Mafie

Coronavirus, ai domiciliari anche uno dei carcerieri del piccolo Giuseppe Di Matteo. Il ragazzino fu rapito e poi sciolto nell’acido

C'è anche Franco Cataldo, 85 anni, condannato all’ergastolo per concorso nel sequestro del figlio del pentito Santino Di Matteo, tra gli oltre trecento mafiosi scarcerati in questi ultimi giorni. Al detenuto, che stava scontando la pena nel carcere milanese di Opera, sono stati concessi gli arresti domiciliari per motivi di salute

Deve scontare l’ergastolo perché fu tra i carcerieri del piccolo Giuseppe Di Matteo, il ragazzino che poi sarà ucciso e sciolto nell’acido. Ma da alcuni giorni Franco Cataldo ha ottenuto i domiciliari. C’è anche l’uomo condannato all’ergastolo per concorso nel sequestro del figlio del pentito Santino Di Matteo, tra gli oltre trecento mafiosi scarcerati in questi ultimi giorni. Al detenuto, che stava scontando la pena nel carcere milanese di Opera, sono stati concessi gli arresti domiciliari per motivi di salute.

Cataldo, che oggi ha 85 anni, era stato arrestato con diversi altri mafiosi dopo la scoperta del bunker sotterraneo, in un casolare di San Giuseppe Jato, dove era stato segregato il figlio del pentito Di Matteo, prima di essere strangolato e sciolto nell’acido su ordine di Giovanni Brusca. Secondo l’accusa uno dei covi utilizzati per nascondere il bambino sarebbe stata una masseria di proprietà di Cataldo.

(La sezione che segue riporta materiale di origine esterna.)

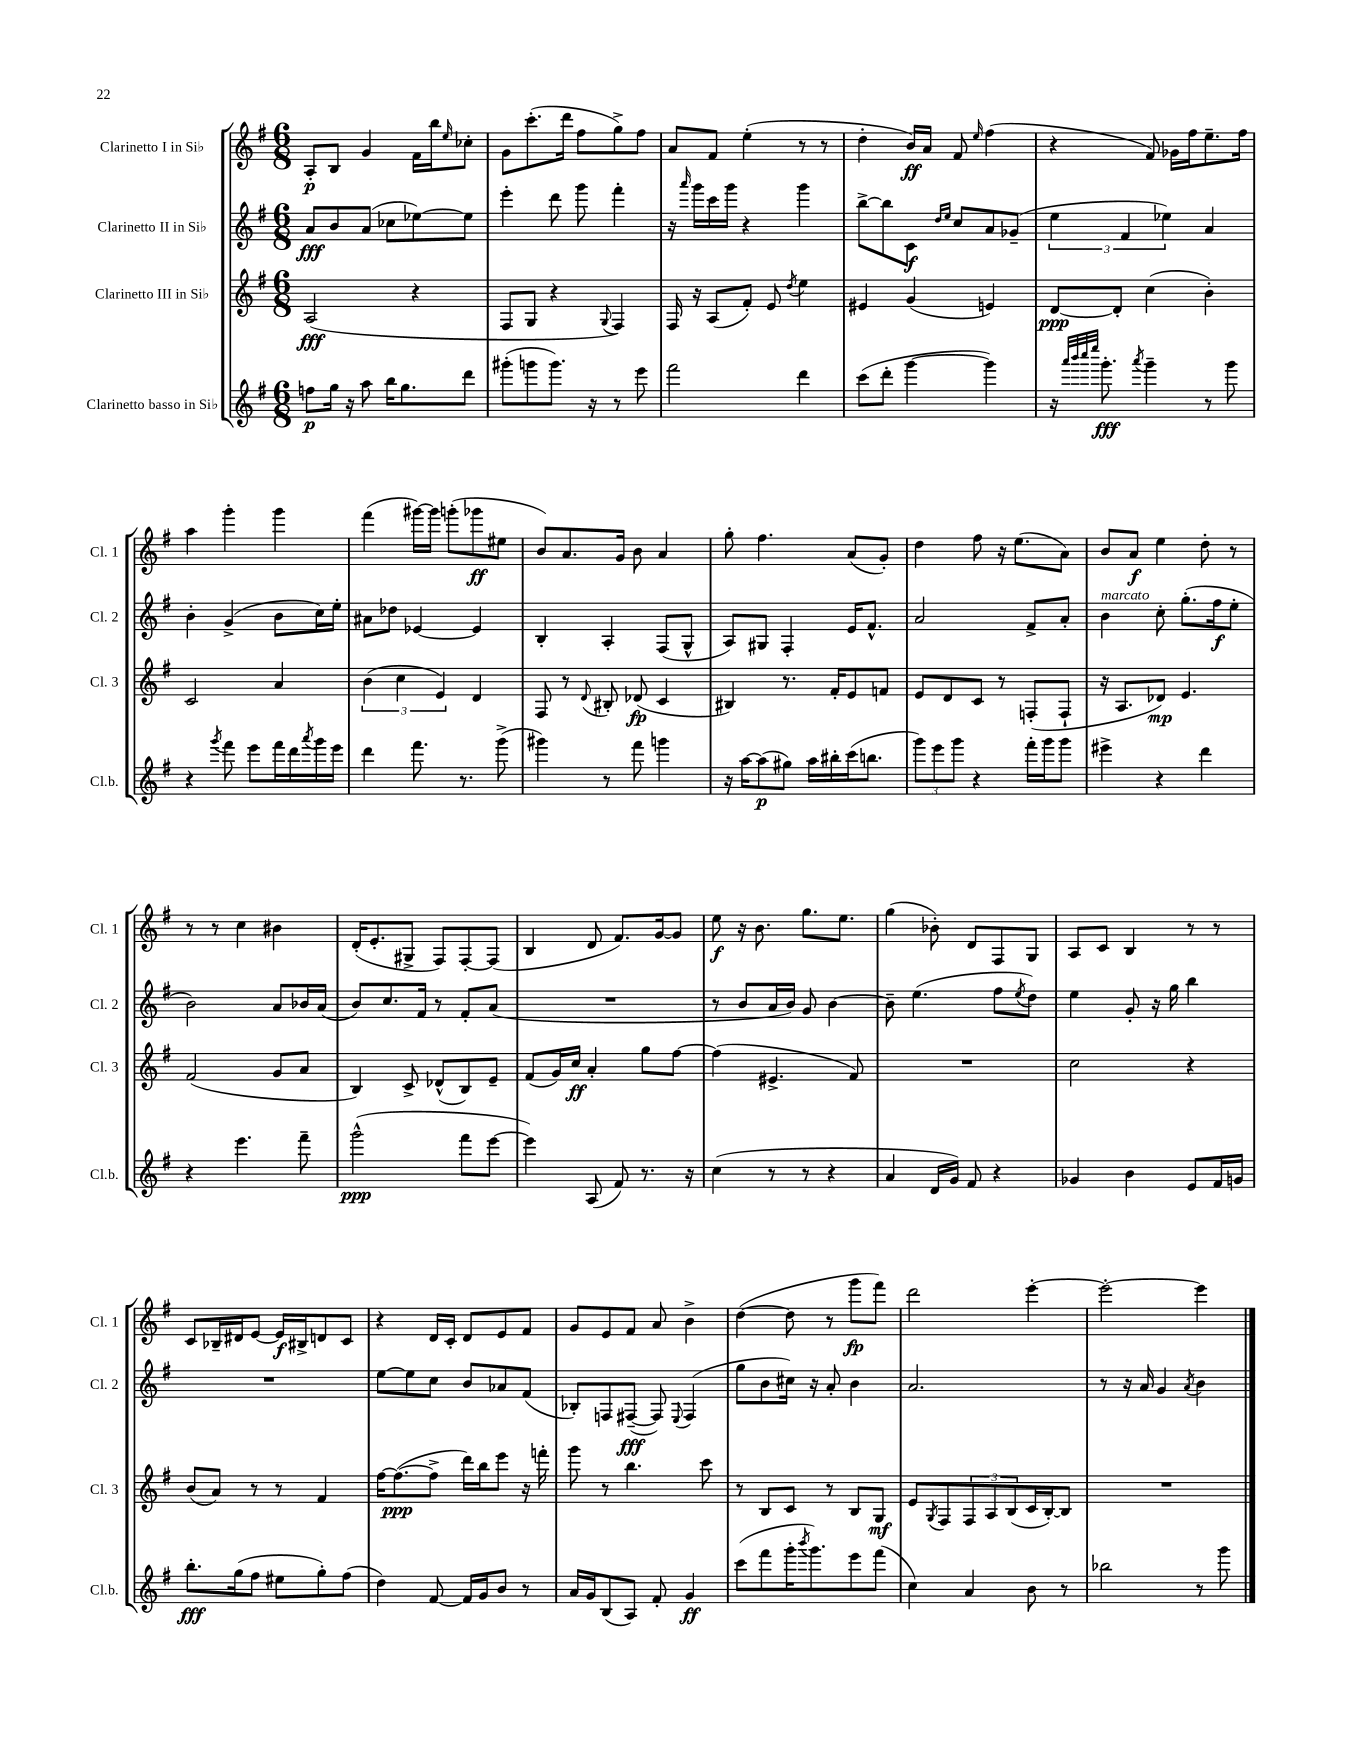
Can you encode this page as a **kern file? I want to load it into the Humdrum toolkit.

**kern	**kern	**kern	**kern
*staff4	*staff3	*staff2	*staff1
*clefG2	*clefG2	*clefG2	*clefG2
*k[f#]	*k[f#]	*k[f#]	*k[f#]
*M6/8	*M6/8	*M6/8	*M6/8
8ff	(2A	8a	8A'
16gg	.	8b	8B
16r	.	.	.
8aa	.	(8a	4g
16bb	.	8cc-	.
8.gg	.	.	.
.	4r	[8ee-)	16f#
.	.	.	16bb
.	.	.	16qqee
8ddd	.	8ee-]	8cc-'
=	=	=	=
(8ggg#'	8F#	4eee'	8g
8ggg	8G	.	(8.ccc'
8.ggg)	4r	8ddd	.
.	.	.	16ddd
.	.	8ggg	8ff#
16r	.	.	.
.	8qqG	.	.
8r	4F#)	4fff#'	8gg^)
8eee	.	.	8ff#
=	=	=	=
2fff#	16F#	16r	8a
.	.	16qqaaa	.
.	16r	16ggg	.
.	(8A	16ccc	8f#
.	.	16ggg	.
.	8f#')	4r	(4ee'
.	8e	.	.
.	8qdd	.	.
4ddd	4ee	4ggg	8r
.	.	.	8r
=	=	=	=
(8ccc	4e#	[8bb^	4dd'
8ddd'	.	8bb]	.
[4ggg	(4g	8c	16b)
.	.	.	16a
.	.	16qqdd	.
.	.	16qqee	.
.	.	8cc	8f#
.	.	.	16qqee
4ggg])	4e)	8a	(4ff#
.	.	(8g-~	.
=	=	=	=
16r	[8d	6ee	4r
32qqaaa	.	.	.
32qqbbb	.	.	.
32qqcccc	.	.	.
32qqeeee	.	.	.
8.ggg'	.	.	.
.	8d']	.	.
.	.	6f#	.
8qaaa	.	.	.
4ggg~	(4cc	.	8f#)
.	.	6ee-)	.
.	.	.	16g-
.	.	.	16ff#
8r	4b')	4a	8.ee~
8ggg	.	.	.
.	.	.	16ff#
=	=	=	=
4r	2c	4b'	4aa
8qggg	.	.	.
8fff#	.	(4g^	4ggg'
8eee	.	.	.
16fff#	4a	8b	4ggg
16ddd	.	.	.
8qaaa	.	.	.
16ggg	.	16cc)	.
16eee	.	16ee'	.
=	=	=	=
4ddd	(6b	8a#	(4fff#
.	.	8dd-	.
.	6cc	.	.
8.fff#	.	[4e-	[16ggg#)
.	.	.	16ggg#]
.	6e)	.	.
.	.	.	(8ggg'
8.r	.	.	.
.	4d	4e-]	8ggg-
(8ggg^	.	.	8ee#
=	=	=	=
4ggg#)	8F#	4B'	8b)
.	8r	.	8.a
.	8qqd	.	.
8r	8B#'	4A'	.
.	.	.	16g
8fff#	(8d-	.	8b
4ggg	4c	(8F#	4a
.	.	8G^^	.
=	=	=	=
16r	4B#)	8A)	8gg'
[16aa	.	.	.
(8aa]	.	8G#	4.ff#
8gg#)	8.r	4F#'	.
16aa	.	.	.
16bb#'	16f#'	.	.
(16ccc	8e	16e	(8a
8.bb	.	8.f#^^	.
.	8f	.	8g')
=	=	=	=
12ggg)	8e	2a	4dd
12eee	.	.	.
.	8d	.	.
12ggg	.	.	.
4r	8c	.	8ff#
.	8r	.	16r
.	.	.	(8.ee
16fff#'	(8F'	8f#^	.
16ggg	.	.	.
8ggg	8F`	8a'	8a)
=	=	=	=
4eee#^	16r	4b	8b
.	8.A	.	.
.	.	.	8a
4r	8d-)	8cc'	4ee
.	4.e	(8.gg'	.
4ddd	.	.	8dd'
.	.	16ff#	.
.	.	8ee'	8r
=	=	=	=
4r	(2f#	2b)	8r
.	.	.	8r
4.eee	.	.	4cc
.	8g	8a	4b#
8fff#~	8a	16b-	.
.	.	(16a	.
=	=	=	=
(2ggg^^	4B)	8b)	(16d'
.	.	.	8.e'
.	.	8.cc	.
.	8c^	.	8G#^
.	.	16f#	.
.	(8d-^^	8r	8F#)
8fff#	8B)	8f#'	[8F#'
[8eee	8e~	(8a	(8F#]
=	=	=	=
4eee])	(8f#	2.r	4B
.	16g)	.	.
.	16cc	.	.
(8A	4a'	.	8d
8f#)	.	.	8.f#)
8.r	8gg	.	.
.	.	.	[16g
.	[8ff#	.	8g]
16r	.	.	.
=	=	=	=
(4cc	(4ff#]	8r	8ee
.	.	8b	16r
.	.	.	8.b
8r	4.e#^	16a	.
.	.	16b)	.
8r	.	8g	8.gg
4r	.	[4b	.
.	.	.	8.ee
.	8f#)	.	.
=	=	=	=
4a	2.r	8b~]	(4gg
.	.	(4.ee	.
16d	.	.	8b-')
16g)	.	.	.
8f#	.	.	8d
4r	.	8ff#	8F#
.	.	8qee	.
.	.	8dd)	8G
=	=	=	=
4g-	2cc	4ee	8A
.	.	.	8c
4b	.	8g'	4B
.	.	16r	.
.	.	16gg	.
8e	4r	4bb	8r
16f#	.	.	8r
16g	.	.	.
=	=	=	=
8.bb'	(8b	2.r	8c
.	8a)	.	16B-~
(16gg	.	.	16d#
8ff#	8r	.	[8e
8ee#	8r	.	16e]
.	.	.	16B#^
8gg')	4f#	.	8d
(8ff#	.	.	8c
=	=	=	=
4dd)	[16ff#	[8ee	4r
.	(8.ff#_	.	.
.	.	8ee]	.
[8f#	8ff#^]	8cc	16d
.	.	.	16c'
16f#]	16ddd)	8b	8d
16g	16bb	.	.
8b	8eee	8a-	8e
8r	16r	(8f#	8f#
.	16fff'	.	.
=	=	=	=
16a	8ggg	8B-')	8g
16g	.	.	.
(8B	8r	8F	8e
8A)	4.bb	([8F#~	8f#
8f#'	.	8F#])	8a
.	.	8qqE	.
4g	.	(4F#	4b^
.	8ccc	.	.
=	=	=	=
(8ccc	8r	8gg	([4dd
8fff#	8B	8b	.
16ggg'	8c	16cc#)	8dd]
8qbbb	.	.	.
8.ggg)	.	16r	.
.	8r	8a'	8r
8eee	8B	4b	8ggg
(8fff#	8G	.	8fff#)
=	=	=	=
4cc)	8e	2.a	2ddd
.	8qG	.	.
.	8F#	.	.
4a	12F#	.	.
.	12A	.	.
.	(12B	.	.
8b	16c	.	[4eee'
.	[16B')	.	.
8r	8B]	.	.
=	=	=	=
2bb-	2.r	8r	2eee'_
.	.	16r	.
.	.	16a	.
.	.	4g	.
.	.	8qa	.
8r	.	4b	4eee]
8ggg	.	.	.
==	==	==	==
*-	*-	*-	*-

Rapito il 23 novembre del 1993, il piccolo Di Matteo venne nascosto in diversi nascondigli, soprattutto isolate fattorie di campagna. Nel casolare di Cataldo fini tra l’estate e l’ottobre del 1994, quando l’uomo oggi scarcerato riuscì a restituirlo agli uomini di Brusca con una motivazione curiosa: visto che si avvicinava il periodo della raccolta delle olive, gli serviva il capanno dove era rinchiuso il ragazzino. In seguito il piccolo Di Matteo subì vari spostamenti fino all’omicidio e alla terribile tecnica usata per farne sparire il corpo: era l’11 gennaio del 1996, 25 mesi dopo il rapimento.

Rapito su ordine di Brusca, i sequestratori contattarono il nonno con un pizzino: “Devi andare da tuo figlio e farci sapere che, se vuole salvare il bambino, deve ritirare le accuse fatte a quei personaggi, deve finire di fare tragedie”. Lo stesso giorno il pentito ebbe un colloquio con la moglie, intercettato, in cui la donna gli chiede, essenzialmente, di non parlare della strage di via d’Amelio. “Qualcuno è infiltrato per conto della mafia – dice – Tu non devi pensare alla strage di Borsellino. A Borsellino c’è stato qualcuno infiltrato che ha preso…Bisogna capire se c’è qualcuno della Polizia infiltrato pure nella Mafia. Lui mi ha detto: suo marito deve ritrattare”. I due non hanno mai chiarito il significato di quell’intercettazione.